-- start Data for this task --

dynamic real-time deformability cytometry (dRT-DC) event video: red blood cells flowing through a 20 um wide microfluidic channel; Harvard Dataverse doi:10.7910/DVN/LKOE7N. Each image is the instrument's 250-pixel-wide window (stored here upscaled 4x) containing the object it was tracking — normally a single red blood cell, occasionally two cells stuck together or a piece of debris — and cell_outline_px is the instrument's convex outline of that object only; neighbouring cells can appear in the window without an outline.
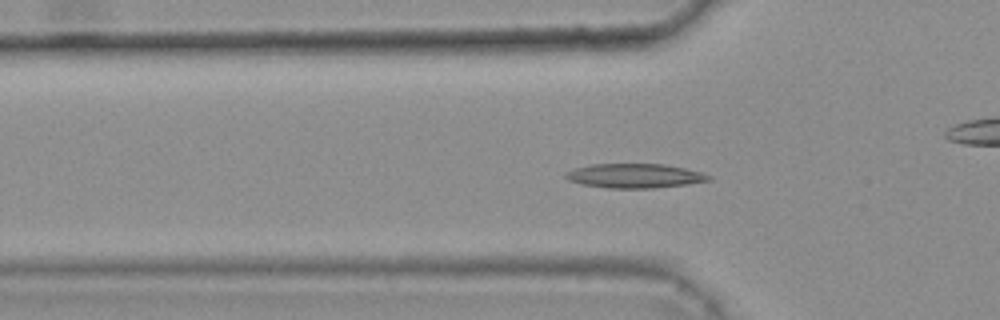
{"species": "common noctule bat (a hibernating species)", "species_latin": "Nyctalus noctula", "temperature_condition": "warm", "stored_images_in_passage": 36, "camera_frame_rate_fps": 3000, "um_per_image_px": 0.085, "animal": {"sex": "female", "body_mass_g": 25.1}, "frame": {"image": 1, "passage_image": 6, "time_ms": 1.667, "image_size_px": [1000, 320], "cell_outline_px": [[712, 180], [688, 184], [652, 188], [608, 188], [580, 184], [568, 180], [564, 176], [568, 172], [576, 168], [592, 164], [660, 164], [684, 168], [700, 172], [712, 176]], "centroid_in_image_um": [53.96, 14.95], "position_along_channel_um": 71.8, "area_um2": 20.11}}
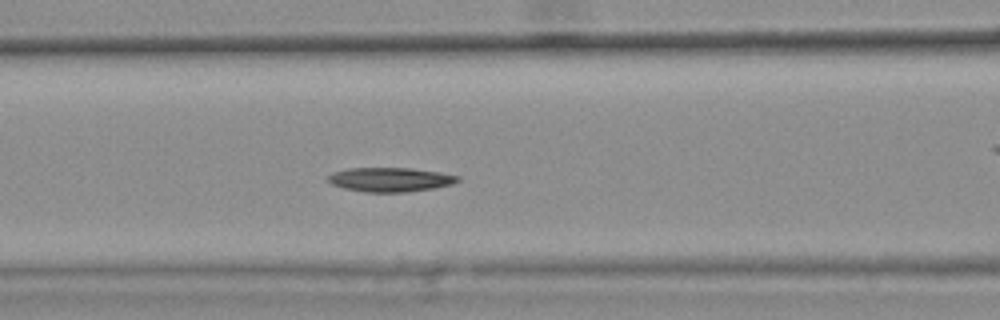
{"frame": {"image": 2, "passage_image": 11, "time_ms": 3.333, "image_size_px": [1000, 320], "cell_outline_px": [[460, 180], [452, 184], [432, 188], [404, 192], [364, 192], [344, 188], [332, 184], [324, 180], [332, 172], [348, 168], [412, 168], [440, 172], [460, 176]], "centroid_in_image_um": [33.13, 15.26], "position_along_channel_um": 133.5, "area_um2": 18.38}}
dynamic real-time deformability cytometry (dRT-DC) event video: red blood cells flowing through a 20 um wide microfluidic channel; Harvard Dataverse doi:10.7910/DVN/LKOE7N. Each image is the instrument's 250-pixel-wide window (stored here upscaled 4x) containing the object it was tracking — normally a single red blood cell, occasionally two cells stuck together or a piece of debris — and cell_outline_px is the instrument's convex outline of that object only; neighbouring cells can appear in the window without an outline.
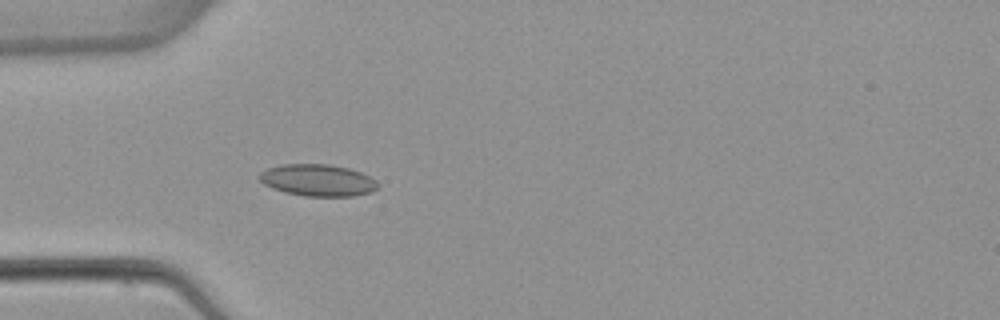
{"species": "common noctule bat (a hibernating species)", "species_latin": "Nyctalus noctula", "temperature_condition": "warm", "stored_images_in_passage": 3, "camera_frame_rate_fps": 3000, "um_per_image_px": 0.085, "animal": {"sex": "female", "body_mass_g": 22.7, "forearm_length_mm": 54.2}, "frame": {"image": 1, "passage_image": 3, "time_ms": 2.333, "image_size_px": [1000, 320], "cell_outline_px": [[376, 188], [372, 192], [352, 196], [304, 196], [284, 192], [272, 188], [264, 184], [256, 176], [260, 172], [268, 168], [284, 164], [328, 164], [348, 168], [360, 172], [376, 180]], "centroid_in_image_um": [26.97, 15.32], "position_along_channel_um": 58.0, "area_um2": 21.91}}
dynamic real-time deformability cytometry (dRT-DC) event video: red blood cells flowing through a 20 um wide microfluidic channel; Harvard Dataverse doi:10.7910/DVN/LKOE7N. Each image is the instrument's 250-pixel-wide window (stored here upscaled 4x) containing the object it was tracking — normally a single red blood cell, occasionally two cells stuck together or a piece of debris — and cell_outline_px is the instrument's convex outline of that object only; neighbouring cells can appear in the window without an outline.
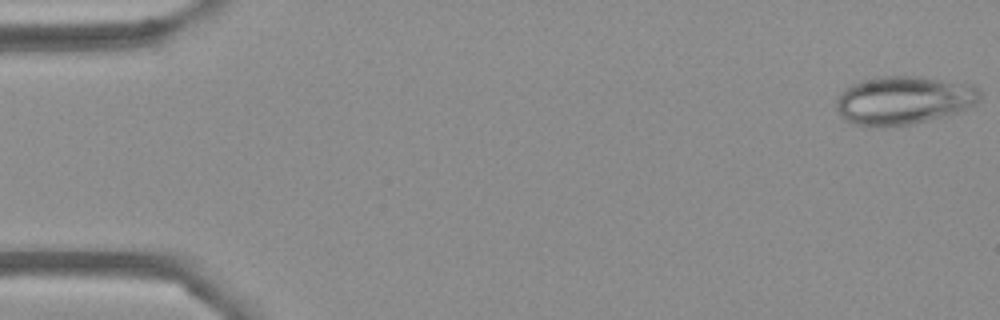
{"species": "Egyptian fruit bat (a non-hibernating species)", "species_latin": "Rousettus aegyptiacus", "temperature_condition": "cold", "stored_images_in_passage": 54, "camera_frame_rate_fps": 3000, "um_per_image_px": 0.085, "frame": {"image": 1, "passage_image": 1, "time_ms": 0.0, "image_size_px": [1000, 320], "cell_outline_px": [[980, 100], [976, 104], [948, 116], [912, 124], [884, 128], [864, 128], [852, 124], [844, 120], [840, 116], [836, 108], [836, 96], [844, 88], [860, 80], [876, 76], [920, 76], [972, 84], [980, 88]], "centroid_in_image_um": [76.76, 8.54], "position_along_channel_um": 8.2, "area_um2": 41.79}}
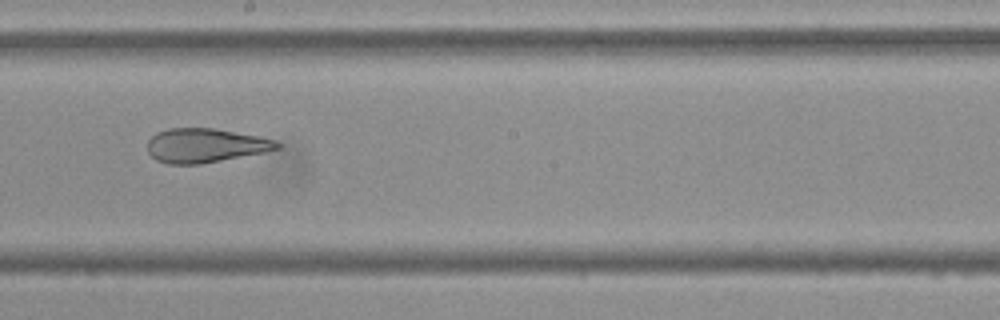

-- end Data for this task --

• Requirement
Leave the pictures out and print the records above exactly as they stand.

• Complete output
dynamic real-time deformability cytometry (dRT-DC) event video: red blood cells flowing through a 20 um wide microfluidic channel; Harvard Dataverse doi:10.7910/DVN/LKOE7N. Each image is the instrument's 250-pixel-wide window (stored here upscaled 4x) containing the object it was tracking — normally a single red blood cell, occasionally two cells stuck together or a piece of debris — and cell_outline_px is the instrument's convex outline of that object only; neighbouring cells can appear in the window without an outline.
{"species": "common noctule bat (a hibernating species)", "species_latin": "Nyctalus noctula", "temperature_condition": "warm", "stored_images_in_passage": 36, "camera_frame_rate_fps": 3000, "um_per_image_px": 0.085, "animal": {"sex": "female", "body_mass_g": 25.1}, "frame": {"image": 1, "passage_image": 6, "time_ms": 1.667, "image_size_px": [1000, 320], "cell_outline_px": [[712, 180], [688, 184], [652, 188], [608, 188], [580, 184], [568, 180], [564, 176], [568, 172], [576, 168], [592, 164], [660, 164], [684, 168], [700, 172], [712, 176]], "centroid_in_image_um": [53.96, 14.95], "position_along_channel_um": 71.8, "area_um2": 20.11}}
{"frame": {"image": 2, "passage_image": 11, "time_ms": 3.333, "image_size_px": [1000, 320], "cell_outline_px": [[460, 180], [452, 184], [432, 188], [404, 192], [364, 192], [344, 188], [332, 184], [324, 180], [332, 172], [348, 168], [412, 168], [440, 172], [460, 176]], "centroid_in_image_um": [33.13, 15.26], "position_along_channel_um": 133.5, "area_um2": 18.38}}
dynamic real-time deformability cytometry (dRT-DC) event video: red blood cells flowing through a 20 um wide microfluidic channel; Harvard Dataverse doi:10.7910/DVN/LKOE7N. Each image is the instrument's 250-pixel-wide window (stored here upscaled 4x) containing the object it was tracking — normally a single red blood cell, occasionally two cells stuck together or a piece of debris — and cell_outline_px is the instrument's convex outline of that object only; neighbouring cells can appear in the window without an outline.
{"species": "common noctule bat (a hibernating species)", "species_latin": "Nyctalus noctula", "temperature_condition": "warm", "stored_images_in_passage": 3, "camera_frame_rate_fps": 3000, "um_per_image_px": 0.085, "animal": {"sex": "female", "body_mass_g": 22.7, "forearm_length_mm": 54.2}, "frame": {"image": 1, "passage_image": 3, "time_ms": 2.333, "image_size_px": [1000, 320], "cell_outline_px": [[376, 188], [372, 192], [352, 196], [304, 196], [284, 192], [272, 188], [264, 184], [256, 176], [260, 172], [268, 168], [284, 164], [328, 164], [348, 168], [360, 172], [376, 180]], "centroid_in_image_um": [26.97, 15.32], "position_along_channel_um": 58.0, "area_um2": 21.91}}
dynamic real-time deformability cytometry (dRT-DC) event video: red blood cells flowing through a 20 um wide microfluidic channel; Harvard Dataverse doi:10.7910/DVN/LKOE7N. Each image is the instrument's 250-pixel-wide window (stored here upscaled 4x) containing the object it was tracking — normally a single red blood cell, occasionally two cells stuck together or a piece of debris — and cell_outline_px is the instrument's convex outline of that object only; neighbouring cells can appear in the window without an outline.
{"species": "Egyptian fruit bat (a non-hibernating species)", "species_latin": "Rousettus aegyptiacus", "temperature_condition": "cold", "stored_images_in_passage": 54, "camera_frame_rate_fps": 3000, "um_per_image_px": 0.085, "frame": {"image": 1, "passage_image": 1, "time_ms": 0.0, "image_size_px": [1000, 320], "cell_outline_px": [[980, 100], [976, 104], [948, 116], [912, 124], [884, 128], [864, 128], [852, 124], [844, 120], [840, 116], [836, 108], [836, 96], [844, 88], [860, 80], [876, 76], [920, 76], [972, 84], [980, 88]], "centroid_in_image_um": [76.76, 8.54], "position_along_channel_um": 8.2, "area_um2": 41.79}}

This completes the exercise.